Wednesday, May 14, 2008

Prospects bleak for GHS upgrade

Budget shortfall would delay modernization schedule by one year

E-mail this article \ Print this article


It is looking more and more like it may be too late for this year’s budget fight, but parents, alumni and students in the Gaithersburg schools cluster are not relenting in their fight for a new Gaithersburg High School.

On Thursday, the County Council is expected to push the decision on five high school modernizations to a budget wish list of unfunded projects the council can choose to include in the budget.

The plan delays the modernization Paint Branch, Gaithersburg, Seneca Valley and Wootton high schools by one year. Wheaton High School would be delayed two years, to be completed in August 2016.

The delay of all five high schools would save the county $119 million over six years, according to an analysis by County Council staffers.

Under the proposed plan, the new Gaithersburg High School would be ready in the fall of 2013 rather than 2012.

The delay pushes back the first major expenditure for Gaithersburg High — more than $30 million — to fiscal 2013, which begins July 1, 2012. By the end of fiscal 2014, delaying Gaithersburg High School by one year saves the county $4.7 million.

For years, parents at the 2,081-student school have lobbied county officials to get the project done.

That campaign reached a fever pitch this spring when County Executive Isiah Leggett’s proposed budget came up $75 million short of what the school system says it needs. Delaying the high school modernization schedule comes the closest of several recommendations to covering the difference.

‘‘The situation is dire. ... We want all the decision-makers to know that this community is extremely frustrated with the delay, and that we want to see action,” said Steve Augustino, said coordinator for the Gaithersburg schools cluster. ‘‘We want people to make a priority of high school modernization.”

Gaithersburg High is the school identified to be the most in need of replacing, according to an MCPS survey. The building is plagued with an infrastructure that is beyond repair, like the HVAC system that is so old that the school cannot find replacement parts, Augustino said. Secondly, the building has been added to in a piecemeal manner.

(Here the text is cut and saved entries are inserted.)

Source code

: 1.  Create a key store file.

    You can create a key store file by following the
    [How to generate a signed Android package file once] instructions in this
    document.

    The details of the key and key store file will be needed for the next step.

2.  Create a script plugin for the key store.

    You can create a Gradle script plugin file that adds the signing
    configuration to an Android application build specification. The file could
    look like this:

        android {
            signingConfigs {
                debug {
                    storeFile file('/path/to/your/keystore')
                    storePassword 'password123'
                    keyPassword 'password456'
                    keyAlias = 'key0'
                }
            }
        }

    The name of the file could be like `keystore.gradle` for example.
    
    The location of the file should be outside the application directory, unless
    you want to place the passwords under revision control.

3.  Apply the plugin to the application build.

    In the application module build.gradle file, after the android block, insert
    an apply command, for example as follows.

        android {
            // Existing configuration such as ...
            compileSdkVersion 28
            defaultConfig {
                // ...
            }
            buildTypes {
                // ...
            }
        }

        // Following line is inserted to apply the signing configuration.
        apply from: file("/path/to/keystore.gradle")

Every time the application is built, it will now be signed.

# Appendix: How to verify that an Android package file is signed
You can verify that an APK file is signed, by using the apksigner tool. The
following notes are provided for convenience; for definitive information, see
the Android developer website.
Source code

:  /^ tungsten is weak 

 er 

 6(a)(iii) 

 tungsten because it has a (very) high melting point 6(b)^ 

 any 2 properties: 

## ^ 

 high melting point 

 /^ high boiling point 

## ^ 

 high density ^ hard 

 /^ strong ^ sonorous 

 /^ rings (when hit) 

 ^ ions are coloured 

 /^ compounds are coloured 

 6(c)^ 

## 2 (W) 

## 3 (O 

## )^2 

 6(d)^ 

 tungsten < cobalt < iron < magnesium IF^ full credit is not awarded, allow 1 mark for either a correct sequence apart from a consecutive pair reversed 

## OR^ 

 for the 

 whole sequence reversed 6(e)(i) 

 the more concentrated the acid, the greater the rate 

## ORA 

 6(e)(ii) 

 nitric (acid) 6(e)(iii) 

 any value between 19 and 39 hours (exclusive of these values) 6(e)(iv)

‘‘We’ve got hallways that are too narrow. We’ve got stairwells that don’t go anywhere,” he said. ‘‘We’ve got situations where literally we’ve got students who are in wheelchairs have to take three elevators to get between two classes.”

Parents, students and graduates sent the County Council hundreds of e-mails pleading their case. Among the e-mails are parents of elementary and middle school students pleading for the new building in time for their children; a recent alumna whose younger sibling was sent to private school rather than endure the decrepit conditions; and husband-and-wife alumni with children in the school reminiscing one parents’ night that the chemistry lab looks exactly as it did in the early 1970s.

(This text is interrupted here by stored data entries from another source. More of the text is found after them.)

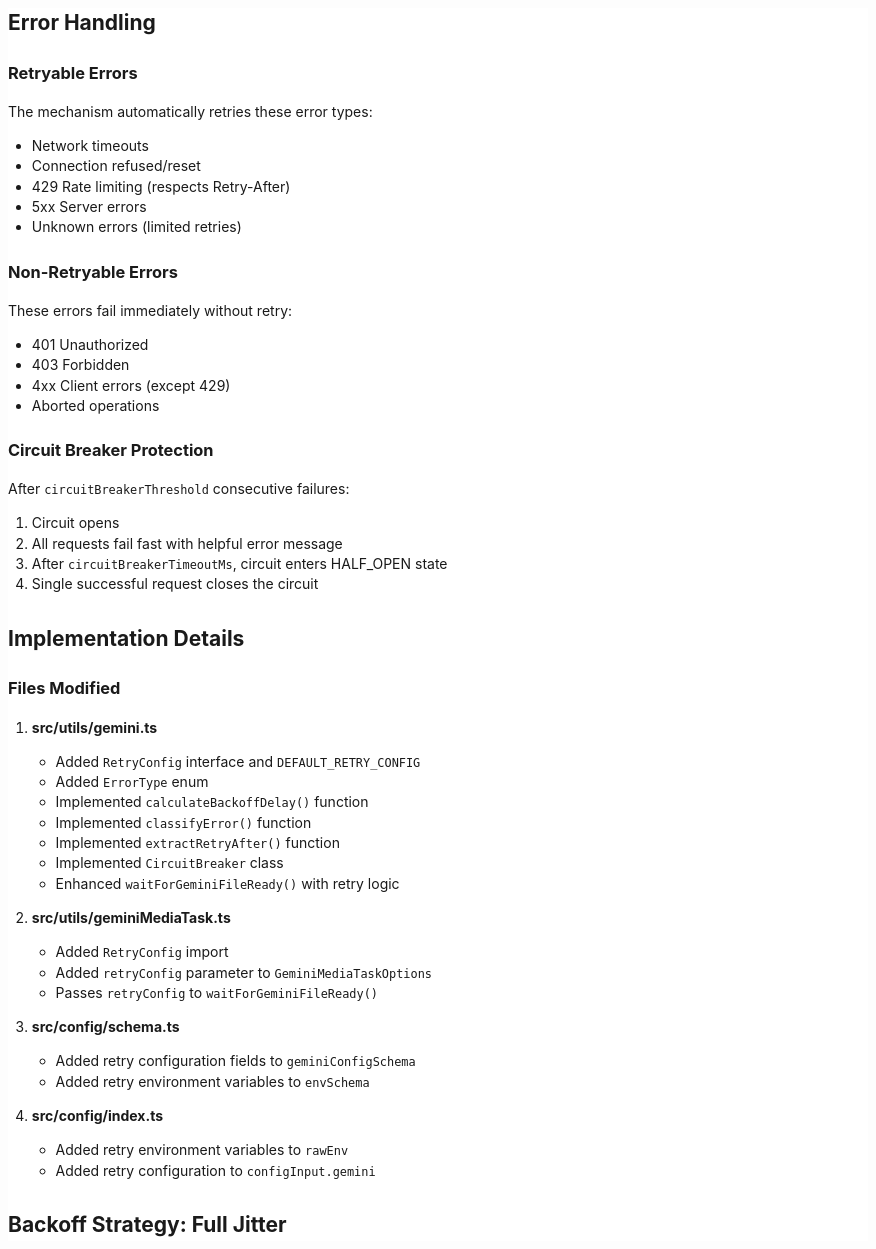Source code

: ## Error Handling

### Retryable Errors
The mechanism automatically retries these error types:
- Network timeouts
- Connection refused/reset
- 429 Rate limiting (respects Retry-After)
- 5xx Server errors
- Unknown errors (limited retries)

### Non-Retryable Errors
These errors fail immediately without retry:
- 401 Unauthorized
- 403 Forbidden
- 4xx Client errors (except 429)
- Aborted operations

### Circuit Breaker Protection
After `circuitBreakerThreshold` consecutive failures:
1. Circuit opens
2. All requests fail fast with helpful error message
3. After `circuitBreakerTimeoutMs`, circuit enters HALF_OPEN state
4. Single successful request closes the circuit

## Implementation Details

### Files Modified

1. **src/utils/gemini.ts**
   - Added `RetryConfig` interface and `DEFAULT_RETRY_CONFIG`
   - Added `ErrorType` enum
   - Implemented `calculateBackoffDelay()` function
   - Implemented `classifyError()` function
   - Implemented `extractRetryAfter()` function
   - Implemented `CircuitBreaker` class
   - Enhanced `waitForGeminiFileReady()` with retry logic

2. **src/utils/geminiMediaTask.ts**
   - Added `RetryConfig` import
   - Added `retryConfig` parameter to `GeminiMediaTaskOptions`
   - Passes `retryConfig` to `waitForGeminiFileReady()`

3. **src/config/schema.ts**
   - Added retry configuration fields to `geminiConfigSchema`
   - Added retry environment variables to `envSchema`

4. **src/config/index.ts**
   - Added retry environment variables to `rawEnv`
   - Added retry configuration to `configInput.gemini`

## Backoff Strategy: Full Jitter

It’s about more than just getting the school built.

‘‘[T]his effects everybody, even if you don’t have a child in Montgomery County schools. People are being told in the housing market, ‘Don’t buy this particular house because this one is in Gaithersburg [cluster].’”

The problem, said County Council President Michael J. Knapp, goes beyond the county’s budget woes to a shortfall in state funding.

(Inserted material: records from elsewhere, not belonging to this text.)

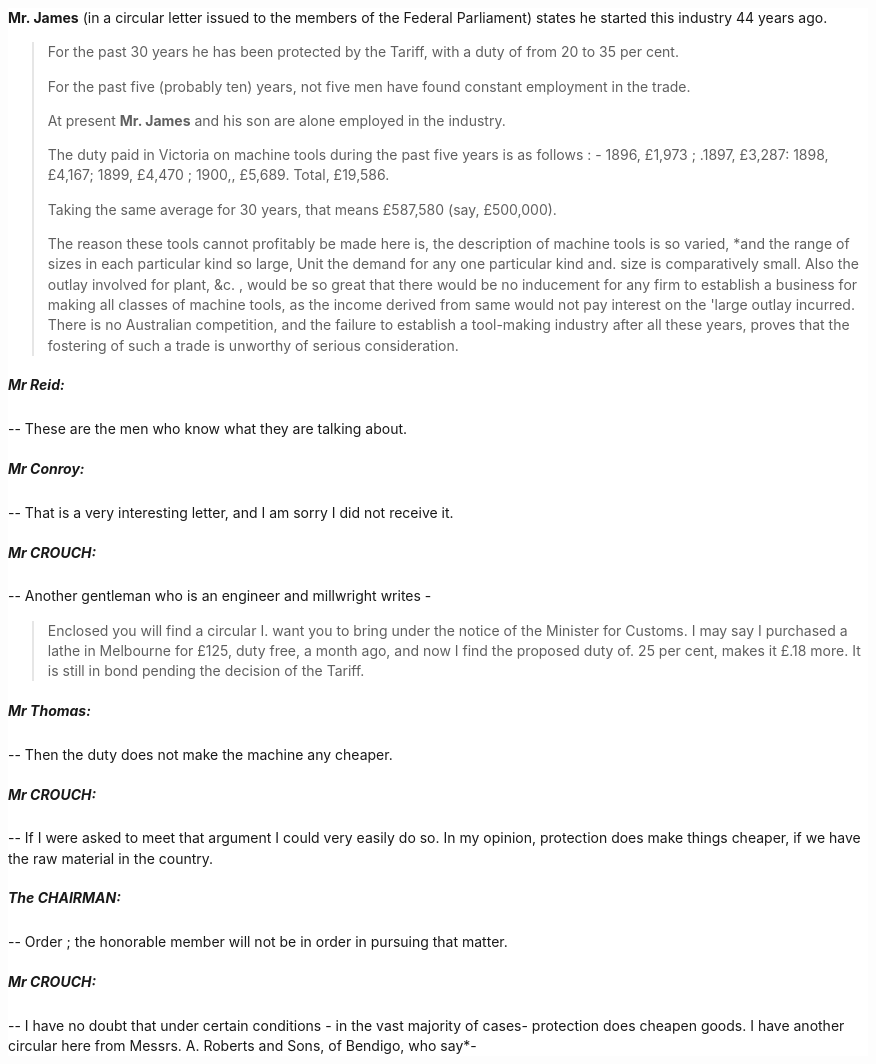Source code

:   >
 **Mr. James** (in a circular letter issued to the members of the Federal Parliament) states he started this industry 44 years ago. 
  >
  >For the past 30 years he has been protected by the Tariff, with a duty of from 20 to 35 per cent. 
  >
  >For the past five (probably ten) years, not five men have found constant employment in the trade. 
  >
  >At present  **Mr. James**  and his son are alone employed in the industry. 
  >
  >The duty paid in Victoria on machine tools during the past five  years  is as follows : - 1896, £1,973 ; .1897, £3,287: 1898, £4,167; 1899, £4,470 ; 1900,, £5,689. Total, £19,586. 
  >
  >Taking the same average for 30  years,  that means £587,580 (say, £500,000). 
  >
  >The reason these tools cannot profitably be made here is, the description of machine tools is so varied, *and the range of sizes in each particular kind so large, Unit the  demand for  any one particular kind and. size is comparatively small. Also the outlay involved for plant, &amp;c. , would be so great that there would be no inducement for any firm to establish a business for making all classes of machine tools, as the income derived from same would not pay interest on the 'large outlay incurred.  There is no Australian competition, and the failure to establish a tool-making industry after all these years, proves that the fostering of such a trade is unworthy of serious consideration. 

##### Mr Reid:

-- These are the men who know what they are talking about. 

##### Mr Conroy:

-- That is a very interesting letter, and I am sorry I did not receive it. 

##### Mr CROUCH:

-- Another gentleman who is an engineer and millwright writes - 

  >Enclosed you will find a circular I. want you to bring under the notice of the Minister for Customs. I may say I purchased a lathe in Melbourne for £125, duty free, a month ago, and now I find the proposed duty of. 25 per cent, makes it £.18 more. It is still in bond pending the decision of the Tariff. 

##### Mr Thomas:

-- Then the duty does not make the machine any cheaper. 

##### Mr CROUCH:

-- If I were asked to meet that argument I could very easily do so. In my opinion, protection does make things cheaper, if we have the raw material in the country. 

##### The CHAIRMAN:

-- Order ; the honorable member will not be in order in pursuing that matter. 

##### Mr CROUCH:

-- I have no  doubt that  under certain conditions - in the vast majority of cases- protection does cheapen goods. I have another circular here from Messrs. A. Roberts and Sons, of Bendigo, who say*-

The county has asked for an average of $128.4 million in state funding the last three years. Over that period, the state doled out an average of $40.9 million to MCPS, about 12.5 percent of the total given out to all county school systems in Maryland, said Knapp, whose district covers Gaithersburg and Seneca Valley high schools.

‘‘If everything stays the same [this year], we get $44 million,” said Knapp (D-Dist. 2) of Germantown. ‘‘Because we don’t have the money, we can’t build the schools.”